Well, part of my view on the matter was that being plain text seems to be of questionable value for structured output -- the intent is for machine consumption rather than human readers, no?  In general I think a binary format would be advantageous for machine use, though you're right that JSON's "quasi-universality" is a plus that few other formats could match.

> We need to start somewhere and I think that simpler is better for starters.
> To your point, we could later support other serialization formats for sure.
> What do you think?
> 

Well, I suppose if the design & implementation of structured output are done properly, adding alternate output formats later should be a relatively simple matter.  That said, if the first-pass implementation outputs JSON, I'm not sure what the odds of other output formats ever getting actually added would be -- if everything starts using JSON because it's what's there, the inertia of a "good enough" (if only just barely) format might mean we effectively get stuck with a sub-par format instead of one that actually matches our data well.

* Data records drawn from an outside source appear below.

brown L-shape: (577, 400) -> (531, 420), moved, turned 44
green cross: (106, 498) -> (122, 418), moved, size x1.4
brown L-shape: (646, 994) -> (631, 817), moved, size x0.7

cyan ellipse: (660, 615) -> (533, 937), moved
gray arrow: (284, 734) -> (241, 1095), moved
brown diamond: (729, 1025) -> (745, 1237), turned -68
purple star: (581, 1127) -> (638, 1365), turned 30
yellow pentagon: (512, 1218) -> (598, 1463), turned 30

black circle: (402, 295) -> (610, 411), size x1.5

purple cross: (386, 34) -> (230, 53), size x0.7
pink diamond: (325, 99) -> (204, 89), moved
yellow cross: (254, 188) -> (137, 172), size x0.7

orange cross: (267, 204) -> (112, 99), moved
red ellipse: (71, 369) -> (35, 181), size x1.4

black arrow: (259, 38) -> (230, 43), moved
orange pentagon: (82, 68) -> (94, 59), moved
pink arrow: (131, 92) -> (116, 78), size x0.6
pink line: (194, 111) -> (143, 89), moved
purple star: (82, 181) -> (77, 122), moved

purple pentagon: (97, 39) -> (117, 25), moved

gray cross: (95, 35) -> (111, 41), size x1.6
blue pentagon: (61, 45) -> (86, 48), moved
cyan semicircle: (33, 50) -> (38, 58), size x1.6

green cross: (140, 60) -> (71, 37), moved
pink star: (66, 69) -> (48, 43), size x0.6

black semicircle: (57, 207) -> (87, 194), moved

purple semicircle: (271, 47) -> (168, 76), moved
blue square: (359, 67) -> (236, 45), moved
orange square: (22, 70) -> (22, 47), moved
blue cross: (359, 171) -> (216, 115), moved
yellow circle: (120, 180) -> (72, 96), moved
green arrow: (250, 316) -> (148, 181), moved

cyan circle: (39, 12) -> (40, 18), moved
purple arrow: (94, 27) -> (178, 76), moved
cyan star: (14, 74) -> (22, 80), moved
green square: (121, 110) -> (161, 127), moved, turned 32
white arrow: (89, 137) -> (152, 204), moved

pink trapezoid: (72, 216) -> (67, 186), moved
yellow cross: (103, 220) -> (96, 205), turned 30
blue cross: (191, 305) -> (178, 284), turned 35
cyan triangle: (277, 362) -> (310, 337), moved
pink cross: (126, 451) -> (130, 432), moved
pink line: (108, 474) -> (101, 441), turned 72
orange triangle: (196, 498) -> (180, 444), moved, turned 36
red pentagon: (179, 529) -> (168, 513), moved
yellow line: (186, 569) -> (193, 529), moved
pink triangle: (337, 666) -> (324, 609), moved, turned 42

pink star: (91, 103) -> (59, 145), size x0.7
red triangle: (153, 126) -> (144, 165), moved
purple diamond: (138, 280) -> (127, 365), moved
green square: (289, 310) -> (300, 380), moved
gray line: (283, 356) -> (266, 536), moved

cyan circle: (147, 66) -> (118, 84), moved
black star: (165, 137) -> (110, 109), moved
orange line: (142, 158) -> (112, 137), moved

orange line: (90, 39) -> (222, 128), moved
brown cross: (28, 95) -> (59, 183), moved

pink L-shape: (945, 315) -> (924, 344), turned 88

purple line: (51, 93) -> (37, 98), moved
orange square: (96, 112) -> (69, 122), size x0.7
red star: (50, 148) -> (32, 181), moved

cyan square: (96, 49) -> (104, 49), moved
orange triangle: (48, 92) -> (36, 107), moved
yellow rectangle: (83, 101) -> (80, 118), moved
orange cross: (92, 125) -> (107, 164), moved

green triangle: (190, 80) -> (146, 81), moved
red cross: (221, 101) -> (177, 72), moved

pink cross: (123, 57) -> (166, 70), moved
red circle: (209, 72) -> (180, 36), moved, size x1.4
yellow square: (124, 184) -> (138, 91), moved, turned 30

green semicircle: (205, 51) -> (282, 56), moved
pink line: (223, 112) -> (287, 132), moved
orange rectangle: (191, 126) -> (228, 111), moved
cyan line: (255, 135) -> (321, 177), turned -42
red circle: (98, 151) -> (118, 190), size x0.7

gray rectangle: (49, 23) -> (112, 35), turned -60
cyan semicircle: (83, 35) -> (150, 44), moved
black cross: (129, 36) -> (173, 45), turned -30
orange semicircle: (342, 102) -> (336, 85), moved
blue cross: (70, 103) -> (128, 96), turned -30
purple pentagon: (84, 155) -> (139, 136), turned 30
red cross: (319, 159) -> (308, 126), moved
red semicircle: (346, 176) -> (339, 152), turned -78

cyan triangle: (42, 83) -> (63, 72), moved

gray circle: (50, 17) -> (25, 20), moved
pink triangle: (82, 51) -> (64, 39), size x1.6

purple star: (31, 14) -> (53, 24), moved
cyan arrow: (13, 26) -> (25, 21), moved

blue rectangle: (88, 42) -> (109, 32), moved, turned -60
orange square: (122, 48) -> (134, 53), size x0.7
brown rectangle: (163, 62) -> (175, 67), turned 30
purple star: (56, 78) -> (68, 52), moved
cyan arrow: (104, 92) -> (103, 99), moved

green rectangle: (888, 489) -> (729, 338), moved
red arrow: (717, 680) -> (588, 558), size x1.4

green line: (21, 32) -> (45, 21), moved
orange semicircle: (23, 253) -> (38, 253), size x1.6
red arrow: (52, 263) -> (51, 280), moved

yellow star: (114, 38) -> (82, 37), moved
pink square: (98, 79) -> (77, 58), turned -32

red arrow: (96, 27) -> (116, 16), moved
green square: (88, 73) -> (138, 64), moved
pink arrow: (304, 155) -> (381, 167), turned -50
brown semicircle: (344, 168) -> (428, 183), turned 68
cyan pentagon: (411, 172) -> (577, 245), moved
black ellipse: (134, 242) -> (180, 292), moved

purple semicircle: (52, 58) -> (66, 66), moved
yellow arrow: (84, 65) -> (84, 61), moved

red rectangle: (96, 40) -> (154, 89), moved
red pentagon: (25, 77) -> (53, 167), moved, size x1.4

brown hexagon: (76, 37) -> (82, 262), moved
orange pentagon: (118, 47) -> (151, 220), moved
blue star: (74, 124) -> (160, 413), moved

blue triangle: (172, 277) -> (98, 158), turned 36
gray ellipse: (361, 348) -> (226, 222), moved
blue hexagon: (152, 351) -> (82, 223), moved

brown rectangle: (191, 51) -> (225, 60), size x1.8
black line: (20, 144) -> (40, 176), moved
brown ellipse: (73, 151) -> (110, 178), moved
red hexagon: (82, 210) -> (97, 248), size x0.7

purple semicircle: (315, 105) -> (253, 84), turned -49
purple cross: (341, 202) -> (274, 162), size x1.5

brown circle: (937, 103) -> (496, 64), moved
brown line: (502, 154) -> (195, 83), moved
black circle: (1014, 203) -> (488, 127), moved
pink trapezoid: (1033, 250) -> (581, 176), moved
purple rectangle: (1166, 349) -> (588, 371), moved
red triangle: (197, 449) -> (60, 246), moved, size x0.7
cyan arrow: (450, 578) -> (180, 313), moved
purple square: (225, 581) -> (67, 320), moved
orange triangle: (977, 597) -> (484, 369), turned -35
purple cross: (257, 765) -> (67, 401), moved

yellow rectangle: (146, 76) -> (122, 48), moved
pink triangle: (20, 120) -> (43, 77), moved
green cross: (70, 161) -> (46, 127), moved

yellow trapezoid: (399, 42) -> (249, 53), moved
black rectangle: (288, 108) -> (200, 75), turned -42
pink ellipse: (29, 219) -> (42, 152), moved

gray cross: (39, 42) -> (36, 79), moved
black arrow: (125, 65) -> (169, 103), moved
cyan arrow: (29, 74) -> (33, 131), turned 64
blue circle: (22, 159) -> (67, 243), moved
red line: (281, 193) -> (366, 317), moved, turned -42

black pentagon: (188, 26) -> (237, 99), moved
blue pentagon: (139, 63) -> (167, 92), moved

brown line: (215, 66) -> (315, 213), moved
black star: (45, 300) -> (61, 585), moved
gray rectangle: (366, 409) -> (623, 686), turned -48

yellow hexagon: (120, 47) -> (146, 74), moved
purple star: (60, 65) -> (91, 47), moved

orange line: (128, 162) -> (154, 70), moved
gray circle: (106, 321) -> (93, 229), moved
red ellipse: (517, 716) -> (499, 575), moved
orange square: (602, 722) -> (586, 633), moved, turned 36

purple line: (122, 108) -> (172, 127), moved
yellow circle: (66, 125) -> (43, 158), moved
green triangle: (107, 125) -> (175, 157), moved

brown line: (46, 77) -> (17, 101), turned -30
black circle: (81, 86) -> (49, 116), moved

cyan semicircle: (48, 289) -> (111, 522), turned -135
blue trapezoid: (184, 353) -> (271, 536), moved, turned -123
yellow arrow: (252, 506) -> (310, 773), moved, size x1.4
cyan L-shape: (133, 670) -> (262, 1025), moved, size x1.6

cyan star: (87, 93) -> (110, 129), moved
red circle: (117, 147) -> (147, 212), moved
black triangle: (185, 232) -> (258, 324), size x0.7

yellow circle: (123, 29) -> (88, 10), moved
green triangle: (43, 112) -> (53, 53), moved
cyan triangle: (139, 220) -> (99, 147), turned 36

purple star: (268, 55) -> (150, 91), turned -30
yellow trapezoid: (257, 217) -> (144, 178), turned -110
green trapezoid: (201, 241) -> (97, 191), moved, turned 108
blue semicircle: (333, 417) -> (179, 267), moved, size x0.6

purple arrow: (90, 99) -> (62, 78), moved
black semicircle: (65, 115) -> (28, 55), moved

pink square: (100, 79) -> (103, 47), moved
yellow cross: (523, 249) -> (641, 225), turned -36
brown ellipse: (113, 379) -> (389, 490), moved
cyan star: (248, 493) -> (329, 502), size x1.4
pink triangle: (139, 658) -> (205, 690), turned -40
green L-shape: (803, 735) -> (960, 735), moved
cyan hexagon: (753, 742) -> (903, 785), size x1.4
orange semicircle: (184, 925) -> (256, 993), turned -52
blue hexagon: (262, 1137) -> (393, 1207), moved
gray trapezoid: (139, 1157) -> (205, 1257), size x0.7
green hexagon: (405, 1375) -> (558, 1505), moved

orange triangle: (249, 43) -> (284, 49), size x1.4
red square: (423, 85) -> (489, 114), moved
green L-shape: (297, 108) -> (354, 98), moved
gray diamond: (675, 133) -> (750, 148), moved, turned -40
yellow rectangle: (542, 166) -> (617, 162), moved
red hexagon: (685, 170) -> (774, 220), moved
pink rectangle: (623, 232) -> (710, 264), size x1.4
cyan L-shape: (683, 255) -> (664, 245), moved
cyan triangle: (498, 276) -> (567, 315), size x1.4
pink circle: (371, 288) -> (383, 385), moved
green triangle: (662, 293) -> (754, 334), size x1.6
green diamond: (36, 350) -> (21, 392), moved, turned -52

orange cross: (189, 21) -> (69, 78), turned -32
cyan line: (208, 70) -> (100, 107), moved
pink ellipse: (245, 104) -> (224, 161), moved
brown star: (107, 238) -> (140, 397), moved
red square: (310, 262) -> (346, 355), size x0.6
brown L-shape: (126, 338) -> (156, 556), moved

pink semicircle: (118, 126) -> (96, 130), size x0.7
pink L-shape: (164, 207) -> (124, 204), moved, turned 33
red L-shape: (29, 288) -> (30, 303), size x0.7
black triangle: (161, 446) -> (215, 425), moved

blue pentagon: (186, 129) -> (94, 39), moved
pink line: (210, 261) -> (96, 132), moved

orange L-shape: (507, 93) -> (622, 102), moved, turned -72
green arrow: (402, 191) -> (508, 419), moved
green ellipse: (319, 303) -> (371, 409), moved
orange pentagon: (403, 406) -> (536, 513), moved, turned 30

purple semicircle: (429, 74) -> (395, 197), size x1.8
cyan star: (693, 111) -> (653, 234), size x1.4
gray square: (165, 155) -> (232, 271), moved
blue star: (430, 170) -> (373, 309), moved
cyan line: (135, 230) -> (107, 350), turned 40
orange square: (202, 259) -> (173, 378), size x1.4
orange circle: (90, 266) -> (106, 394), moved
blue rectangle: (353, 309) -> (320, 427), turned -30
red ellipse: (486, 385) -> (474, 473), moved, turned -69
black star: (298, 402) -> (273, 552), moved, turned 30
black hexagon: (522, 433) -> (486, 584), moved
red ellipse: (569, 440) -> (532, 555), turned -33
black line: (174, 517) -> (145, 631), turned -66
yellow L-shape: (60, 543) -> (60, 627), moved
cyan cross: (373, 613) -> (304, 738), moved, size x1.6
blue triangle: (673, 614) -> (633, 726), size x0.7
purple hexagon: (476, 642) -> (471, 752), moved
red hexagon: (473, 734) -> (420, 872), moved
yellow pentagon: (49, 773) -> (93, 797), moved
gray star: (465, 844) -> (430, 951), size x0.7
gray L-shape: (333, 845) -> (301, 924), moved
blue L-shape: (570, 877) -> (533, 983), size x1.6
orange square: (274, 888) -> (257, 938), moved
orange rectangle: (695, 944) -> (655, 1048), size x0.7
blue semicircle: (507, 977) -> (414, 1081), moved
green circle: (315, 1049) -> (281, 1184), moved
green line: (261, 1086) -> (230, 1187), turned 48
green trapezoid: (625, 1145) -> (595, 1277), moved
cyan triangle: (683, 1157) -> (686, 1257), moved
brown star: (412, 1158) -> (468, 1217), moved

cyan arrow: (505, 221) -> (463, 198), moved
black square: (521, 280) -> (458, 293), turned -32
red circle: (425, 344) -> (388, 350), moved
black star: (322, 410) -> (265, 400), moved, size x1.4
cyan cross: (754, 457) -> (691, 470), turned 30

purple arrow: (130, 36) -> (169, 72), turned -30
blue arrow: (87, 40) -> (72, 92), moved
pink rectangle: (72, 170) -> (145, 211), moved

As a potential example case, for my own strace-consumer JSON would certainly be a much nicer format than the current unstructured output, so if JSON output became available I'd be likely to adapt my project to use it, even if it still required a bunch of manual atoi()/strtol() calls and so forth because the limitations of JSON mean everything has to come through as strings.  Having done that, if strace then later added MessagePack (or what-have-you) output that didn't require string-encoding everything, my motivation to then adapt my project *again* to consume that format would be substantially less, since its advantages over JSON would be less than those of JSON over unstructured output. I do think those incremental advantages are still appreciable and may be worth considering for the initial implementation, however.

Zev